Email marketing has a direct influence on orders, sales and financial success for most organizations that do it well.

Here, for many companies, the first goal will be “Set up measurement”. The impact of email marketing on sales is not so easy to measure.

Only then can we speak about how much more you want to make from email this year. This is the key goal that should interest every marketer, if not the director.

5. More emails (that people read)

 I saved the best goal for last. This is a goal that is essential to us at Financebode. It is easy, yet at the same time, quite tough.

What is more?

  • A couple of times a month?
  • Several times a week?
  • Several times a day? Yes, such firms also exist.

Imagine for a minute that you write every day. Every day an email goes out with your name or the name of your brand.

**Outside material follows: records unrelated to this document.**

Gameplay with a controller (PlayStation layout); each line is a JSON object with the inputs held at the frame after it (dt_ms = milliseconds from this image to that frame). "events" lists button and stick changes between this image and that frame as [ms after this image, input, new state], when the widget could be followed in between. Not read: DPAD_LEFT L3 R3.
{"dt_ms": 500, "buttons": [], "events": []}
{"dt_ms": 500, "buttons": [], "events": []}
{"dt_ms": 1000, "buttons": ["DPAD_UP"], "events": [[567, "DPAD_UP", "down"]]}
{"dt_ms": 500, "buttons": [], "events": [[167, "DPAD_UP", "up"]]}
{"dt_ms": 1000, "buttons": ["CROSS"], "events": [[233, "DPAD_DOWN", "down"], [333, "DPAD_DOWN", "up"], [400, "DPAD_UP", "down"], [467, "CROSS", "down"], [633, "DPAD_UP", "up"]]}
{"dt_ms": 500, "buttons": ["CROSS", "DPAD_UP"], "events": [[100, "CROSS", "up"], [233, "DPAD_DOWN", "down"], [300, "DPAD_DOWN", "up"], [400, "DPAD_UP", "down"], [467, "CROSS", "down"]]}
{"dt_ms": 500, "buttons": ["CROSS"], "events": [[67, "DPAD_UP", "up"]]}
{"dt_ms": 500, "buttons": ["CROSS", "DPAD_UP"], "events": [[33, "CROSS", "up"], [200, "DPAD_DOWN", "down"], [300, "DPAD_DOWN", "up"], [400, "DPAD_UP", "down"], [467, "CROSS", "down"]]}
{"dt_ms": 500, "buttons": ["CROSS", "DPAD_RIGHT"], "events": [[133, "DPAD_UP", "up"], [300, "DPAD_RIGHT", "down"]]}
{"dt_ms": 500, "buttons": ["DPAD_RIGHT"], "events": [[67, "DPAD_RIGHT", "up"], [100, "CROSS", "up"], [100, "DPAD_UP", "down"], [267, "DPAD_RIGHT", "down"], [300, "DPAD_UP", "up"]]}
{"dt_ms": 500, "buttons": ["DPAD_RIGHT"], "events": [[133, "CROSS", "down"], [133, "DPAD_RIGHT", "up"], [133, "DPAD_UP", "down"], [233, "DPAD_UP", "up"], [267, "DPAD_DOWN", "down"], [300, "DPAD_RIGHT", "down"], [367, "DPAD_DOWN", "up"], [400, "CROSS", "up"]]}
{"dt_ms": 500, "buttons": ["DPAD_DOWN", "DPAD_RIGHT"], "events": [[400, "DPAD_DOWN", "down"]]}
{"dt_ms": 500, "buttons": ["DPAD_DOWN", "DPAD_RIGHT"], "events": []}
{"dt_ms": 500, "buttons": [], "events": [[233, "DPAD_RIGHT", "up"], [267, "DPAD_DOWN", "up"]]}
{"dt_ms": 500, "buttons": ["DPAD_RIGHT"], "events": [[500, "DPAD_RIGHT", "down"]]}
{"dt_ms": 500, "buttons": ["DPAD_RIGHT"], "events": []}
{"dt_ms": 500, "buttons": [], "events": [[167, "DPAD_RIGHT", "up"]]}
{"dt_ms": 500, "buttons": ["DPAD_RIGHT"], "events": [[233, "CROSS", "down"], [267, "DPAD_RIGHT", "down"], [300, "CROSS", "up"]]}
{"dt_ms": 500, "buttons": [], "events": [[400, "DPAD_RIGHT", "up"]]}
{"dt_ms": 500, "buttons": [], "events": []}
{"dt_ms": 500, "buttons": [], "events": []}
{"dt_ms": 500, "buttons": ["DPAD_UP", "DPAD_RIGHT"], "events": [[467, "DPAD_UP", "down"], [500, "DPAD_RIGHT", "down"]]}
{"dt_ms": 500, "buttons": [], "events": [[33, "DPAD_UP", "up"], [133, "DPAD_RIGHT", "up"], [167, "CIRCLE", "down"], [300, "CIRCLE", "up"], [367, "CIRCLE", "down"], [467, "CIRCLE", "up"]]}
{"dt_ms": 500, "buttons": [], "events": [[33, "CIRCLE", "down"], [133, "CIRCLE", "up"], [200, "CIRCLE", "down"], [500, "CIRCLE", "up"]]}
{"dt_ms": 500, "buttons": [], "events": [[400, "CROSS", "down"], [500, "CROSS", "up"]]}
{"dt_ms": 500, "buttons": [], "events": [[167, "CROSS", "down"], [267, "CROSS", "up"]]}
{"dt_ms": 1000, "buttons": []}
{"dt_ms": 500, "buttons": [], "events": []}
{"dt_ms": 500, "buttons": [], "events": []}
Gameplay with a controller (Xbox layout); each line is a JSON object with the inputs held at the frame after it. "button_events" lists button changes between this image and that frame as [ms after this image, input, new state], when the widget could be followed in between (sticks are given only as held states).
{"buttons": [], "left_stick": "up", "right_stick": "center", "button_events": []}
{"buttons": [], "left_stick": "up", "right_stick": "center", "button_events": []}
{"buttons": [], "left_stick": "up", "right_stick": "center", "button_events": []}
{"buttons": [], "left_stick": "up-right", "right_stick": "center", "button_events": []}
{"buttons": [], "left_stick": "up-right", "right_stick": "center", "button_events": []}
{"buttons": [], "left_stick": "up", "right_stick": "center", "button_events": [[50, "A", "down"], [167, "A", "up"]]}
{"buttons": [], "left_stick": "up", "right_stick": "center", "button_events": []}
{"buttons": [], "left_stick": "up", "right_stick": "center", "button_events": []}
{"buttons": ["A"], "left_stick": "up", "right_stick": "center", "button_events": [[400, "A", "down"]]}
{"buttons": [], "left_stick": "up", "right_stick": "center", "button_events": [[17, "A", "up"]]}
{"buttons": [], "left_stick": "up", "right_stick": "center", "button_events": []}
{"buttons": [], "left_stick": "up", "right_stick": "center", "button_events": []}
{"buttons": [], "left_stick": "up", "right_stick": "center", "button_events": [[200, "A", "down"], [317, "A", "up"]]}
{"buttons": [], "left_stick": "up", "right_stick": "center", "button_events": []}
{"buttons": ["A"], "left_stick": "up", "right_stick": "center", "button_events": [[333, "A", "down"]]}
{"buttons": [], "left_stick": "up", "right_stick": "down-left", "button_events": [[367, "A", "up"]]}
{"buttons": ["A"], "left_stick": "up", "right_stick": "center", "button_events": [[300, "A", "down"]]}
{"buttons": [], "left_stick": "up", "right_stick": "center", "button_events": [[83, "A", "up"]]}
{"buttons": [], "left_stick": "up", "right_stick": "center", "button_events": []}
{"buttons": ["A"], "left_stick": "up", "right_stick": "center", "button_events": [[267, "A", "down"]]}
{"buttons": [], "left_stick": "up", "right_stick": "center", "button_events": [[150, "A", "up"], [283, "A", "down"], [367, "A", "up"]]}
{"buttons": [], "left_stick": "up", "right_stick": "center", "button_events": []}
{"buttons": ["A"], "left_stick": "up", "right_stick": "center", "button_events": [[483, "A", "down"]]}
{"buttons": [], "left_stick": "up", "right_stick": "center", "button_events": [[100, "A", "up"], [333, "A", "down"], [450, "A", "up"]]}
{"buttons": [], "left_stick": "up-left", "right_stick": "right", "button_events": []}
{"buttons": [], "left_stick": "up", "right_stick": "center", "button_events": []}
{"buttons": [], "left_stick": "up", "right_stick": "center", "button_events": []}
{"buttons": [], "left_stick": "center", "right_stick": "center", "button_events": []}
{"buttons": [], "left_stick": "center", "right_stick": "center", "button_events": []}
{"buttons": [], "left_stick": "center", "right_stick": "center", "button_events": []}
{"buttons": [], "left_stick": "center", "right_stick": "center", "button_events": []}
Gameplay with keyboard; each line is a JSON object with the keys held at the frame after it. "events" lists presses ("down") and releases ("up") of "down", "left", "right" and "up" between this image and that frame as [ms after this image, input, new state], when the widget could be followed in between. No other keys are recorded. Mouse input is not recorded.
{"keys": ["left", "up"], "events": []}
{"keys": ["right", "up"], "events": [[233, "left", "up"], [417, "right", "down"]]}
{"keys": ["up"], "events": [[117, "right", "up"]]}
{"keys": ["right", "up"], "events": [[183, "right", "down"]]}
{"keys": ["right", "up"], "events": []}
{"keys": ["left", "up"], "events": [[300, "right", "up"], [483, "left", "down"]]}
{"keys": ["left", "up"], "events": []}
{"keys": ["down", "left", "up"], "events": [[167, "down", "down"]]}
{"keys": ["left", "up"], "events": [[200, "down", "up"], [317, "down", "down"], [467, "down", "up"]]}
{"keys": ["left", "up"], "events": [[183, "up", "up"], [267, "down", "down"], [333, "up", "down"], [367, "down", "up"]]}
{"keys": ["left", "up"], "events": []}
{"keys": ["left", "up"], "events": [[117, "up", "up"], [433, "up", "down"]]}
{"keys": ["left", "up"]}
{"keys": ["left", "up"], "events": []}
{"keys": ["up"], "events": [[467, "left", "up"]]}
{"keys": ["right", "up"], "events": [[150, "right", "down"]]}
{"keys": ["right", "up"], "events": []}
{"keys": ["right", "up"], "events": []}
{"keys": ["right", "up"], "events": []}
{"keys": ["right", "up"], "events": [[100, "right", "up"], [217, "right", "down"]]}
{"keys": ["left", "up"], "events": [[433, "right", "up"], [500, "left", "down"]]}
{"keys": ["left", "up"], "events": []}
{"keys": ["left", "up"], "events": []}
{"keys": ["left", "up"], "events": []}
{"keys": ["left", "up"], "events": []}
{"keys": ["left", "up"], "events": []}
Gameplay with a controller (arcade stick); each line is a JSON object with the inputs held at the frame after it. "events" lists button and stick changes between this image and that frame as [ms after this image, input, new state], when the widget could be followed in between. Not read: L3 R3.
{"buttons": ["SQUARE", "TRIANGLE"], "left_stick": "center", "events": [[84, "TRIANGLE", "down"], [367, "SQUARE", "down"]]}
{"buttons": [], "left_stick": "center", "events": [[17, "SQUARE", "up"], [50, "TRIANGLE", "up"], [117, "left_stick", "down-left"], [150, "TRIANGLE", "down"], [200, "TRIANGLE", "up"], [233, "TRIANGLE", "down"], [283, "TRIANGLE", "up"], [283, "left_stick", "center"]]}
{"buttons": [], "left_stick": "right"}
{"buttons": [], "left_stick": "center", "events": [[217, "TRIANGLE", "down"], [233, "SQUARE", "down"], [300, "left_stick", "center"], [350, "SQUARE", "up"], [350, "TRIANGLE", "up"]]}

What would you write about?

Unless you’re a totally impersonal organization, I bet there are people who would read an email from you every day.

They are a minority—no question about it. But forsake the goal of satisfying everyone. Better pay attention more regularly to people who are worth it.

Of course, sending daily (or otherwise “more” frequent) emails to everyone may not be a smart idea. There are people who will dump it on your head, and at the same time, they might be your client.

That’s why it makes sense to separate your database. Give alternatives to people who wish to know more. Let even people who don’t want more unsubscribe from a given subject, etc.

Such segmentation is natural in chatbots but also achievable in email. And your database will thank you for it.

Conclusion

Goals are not assumptions. If you realize that a goal no longer fits you, modify it. Just be sure that the change is not due to procrastination.

Goals are not self-defeating. Whether you set one or all of the objectives I’ve recommended or pick your own, establishing them alone does not ensure you will accomplish them.

Put your objective in a conspicuous area and return to it often. This is the only way to ensure that it truly becomes a reality.